Grant lowered his head. He pushed too far. He had to face the fact — he was a dead man. He exhaled almost all the breath left in him. After all the combat missions, Vietnam, the death traps, hell holes, all the risks taken, yet here he was about to die in a dark, damp basement, at the hands of a former Navy commander.

Henley kept backing up until he was ten to twelve feet away, making sure he had an easy, accurate shot.

Grant was powerless to do anything. “Jack, don’t. do. this.” But he knew it was going to happen. “Jack!!”

Henley took aim, and pulled the trigger.

Two bullets found their mark. One struck Grant in the right shoulder, just missing his collarbone, the jolt sending him and the chair backwards. His head hit hard on the concrete, knocking him out.

The second round penetrated Henley’s chest. The impact from the hollow point slammed his body against the wall, with the round fragmenting, maximizing tissue damage, causing rapid blood loss. He fell forward. His body landed on the concrete with a sickening thud.

Fred Easton walked past Grant, verifying he was unconscious, then he stood over Henley’s body. He knelt on one knee, with his S&W .357 Magnum held tightly. With the size of the wound, and the amount of blood loss, Henley should’ve been dead, but Easton checked for a pulse anyway, surprised to find one, weak, but still beating. Standing up, he kept looking at the man who had mentally lost it.

In the beginning, he was confident they could pull it off. He also believed he would never come under suspicion for the theft of top secret documents. Henley had assumed full control. But then Henley found his chance to turn the theft into a personal vendetta, telling him he planned to kidnap, then kill Grant.

They could have ended it right after they drove away from the garage, in some deserted field, or alley, or even the river. Instead, they brought Stevens here, to suffer, as Henley put it. Easton saw there was only one way to end it, to protect himself. He’d get rid of Henley.

He checked for a pulse again. Nothing. Turning away, he walked back toward Grant. He debated. Should he finish what Henley started? Stevens not only knew his face, but his name as well. He’d just answered his own question. He moved his arm forward, aiming the weapon at Grant’s head.

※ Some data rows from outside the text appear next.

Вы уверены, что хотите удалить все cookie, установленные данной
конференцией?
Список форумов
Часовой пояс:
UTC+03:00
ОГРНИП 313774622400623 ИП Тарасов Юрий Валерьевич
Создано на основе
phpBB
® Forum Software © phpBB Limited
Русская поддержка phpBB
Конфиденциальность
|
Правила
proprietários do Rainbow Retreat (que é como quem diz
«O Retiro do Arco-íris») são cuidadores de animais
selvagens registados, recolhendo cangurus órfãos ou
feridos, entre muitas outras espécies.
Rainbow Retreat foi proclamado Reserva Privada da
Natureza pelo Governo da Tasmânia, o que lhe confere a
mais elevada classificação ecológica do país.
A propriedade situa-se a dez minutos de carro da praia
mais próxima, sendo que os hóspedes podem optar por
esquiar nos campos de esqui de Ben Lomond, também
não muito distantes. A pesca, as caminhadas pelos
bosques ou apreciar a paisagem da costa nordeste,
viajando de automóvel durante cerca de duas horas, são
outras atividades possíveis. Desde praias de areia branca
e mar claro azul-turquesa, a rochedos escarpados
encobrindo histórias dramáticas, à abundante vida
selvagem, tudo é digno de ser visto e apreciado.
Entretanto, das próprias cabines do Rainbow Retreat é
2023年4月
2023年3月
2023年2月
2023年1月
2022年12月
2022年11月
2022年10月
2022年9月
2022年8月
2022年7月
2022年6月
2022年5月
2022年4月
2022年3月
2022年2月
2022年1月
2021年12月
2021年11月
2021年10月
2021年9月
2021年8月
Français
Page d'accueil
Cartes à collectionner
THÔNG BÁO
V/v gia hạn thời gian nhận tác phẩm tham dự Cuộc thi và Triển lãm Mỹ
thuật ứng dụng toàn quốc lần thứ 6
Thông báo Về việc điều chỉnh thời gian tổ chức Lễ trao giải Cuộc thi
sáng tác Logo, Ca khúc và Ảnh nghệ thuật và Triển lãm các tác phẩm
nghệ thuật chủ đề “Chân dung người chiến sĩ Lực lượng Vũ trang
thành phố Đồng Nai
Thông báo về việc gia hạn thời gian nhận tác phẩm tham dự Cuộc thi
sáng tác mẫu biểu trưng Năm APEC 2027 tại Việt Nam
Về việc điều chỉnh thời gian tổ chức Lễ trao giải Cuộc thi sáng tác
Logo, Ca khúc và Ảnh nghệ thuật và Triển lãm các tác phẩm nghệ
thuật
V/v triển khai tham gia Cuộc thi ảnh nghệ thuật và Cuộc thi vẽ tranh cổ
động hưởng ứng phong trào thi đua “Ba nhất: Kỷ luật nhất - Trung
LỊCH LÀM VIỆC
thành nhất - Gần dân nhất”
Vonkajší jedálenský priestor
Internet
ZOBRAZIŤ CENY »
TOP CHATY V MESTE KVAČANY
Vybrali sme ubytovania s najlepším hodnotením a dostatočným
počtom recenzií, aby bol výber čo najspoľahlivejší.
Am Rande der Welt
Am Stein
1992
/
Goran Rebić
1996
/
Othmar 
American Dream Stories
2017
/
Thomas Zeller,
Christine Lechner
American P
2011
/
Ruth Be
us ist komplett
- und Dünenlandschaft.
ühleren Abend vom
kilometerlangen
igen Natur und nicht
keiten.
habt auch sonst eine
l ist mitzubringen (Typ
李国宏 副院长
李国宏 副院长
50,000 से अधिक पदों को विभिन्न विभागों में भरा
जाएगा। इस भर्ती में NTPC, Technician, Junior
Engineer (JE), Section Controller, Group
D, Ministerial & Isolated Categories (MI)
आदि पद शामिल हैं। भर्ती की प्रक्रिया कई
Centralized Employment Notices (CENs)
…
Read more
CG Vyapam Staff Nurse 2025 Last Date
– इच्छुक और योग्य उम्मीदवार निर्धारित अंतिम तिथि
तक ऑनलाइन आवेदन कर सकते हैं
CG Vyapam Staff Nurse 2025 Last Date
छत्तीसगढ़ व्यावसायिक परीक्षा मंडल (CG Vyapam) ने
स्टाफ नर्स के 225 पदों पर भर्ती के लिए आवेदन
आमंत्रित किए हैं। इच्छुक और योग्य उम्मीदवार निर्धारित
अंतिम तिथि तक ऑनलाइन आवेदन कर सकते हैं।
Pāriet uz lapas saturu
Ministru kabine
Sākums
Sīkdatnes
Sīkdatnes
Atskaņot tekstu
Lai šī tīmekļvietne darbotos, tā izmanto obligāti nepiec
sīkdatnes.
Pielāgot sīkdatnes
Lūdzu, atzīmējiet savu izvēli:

An explosion of sound erupted within the confined space, as Adler and Novak came rushing in, firing simultaneously. Rounds struck Easton in center mass, with more penetrating the upper chest. His body spasmed as each round hit him. He stumbled backwards, falling against the cinder block. Staring down, unbelieving at blood pouring from his chest, he slowly slid down the wall, his body crumbling.

Adler and Novak cautiously moved forward, keeping their weapons aimed. Adler knelt near Grant, but kept his eyes on Easton.

Novak moved closer, kicked away the .357, then got down on a knee, and checked the carotid artery. “Deceased,” he said as he crawled over to Henley’s body. “Ditto.”

They holstered their weapons. Novak crawled next to Grant, as Adler’s knife sliced through the ropes binding his wrists and legs. Then they lifted him off the chair and laid him on the floor.

Adler crawled behind him, then sat on his own haunches before gently lifting Grant’s upper body off the concrete. He scooted closer, enough for Grant to rest against him, keeping his shoulders above his heart. Novak pressed his hand over the wound. Blood flowed more swiftly then they expected.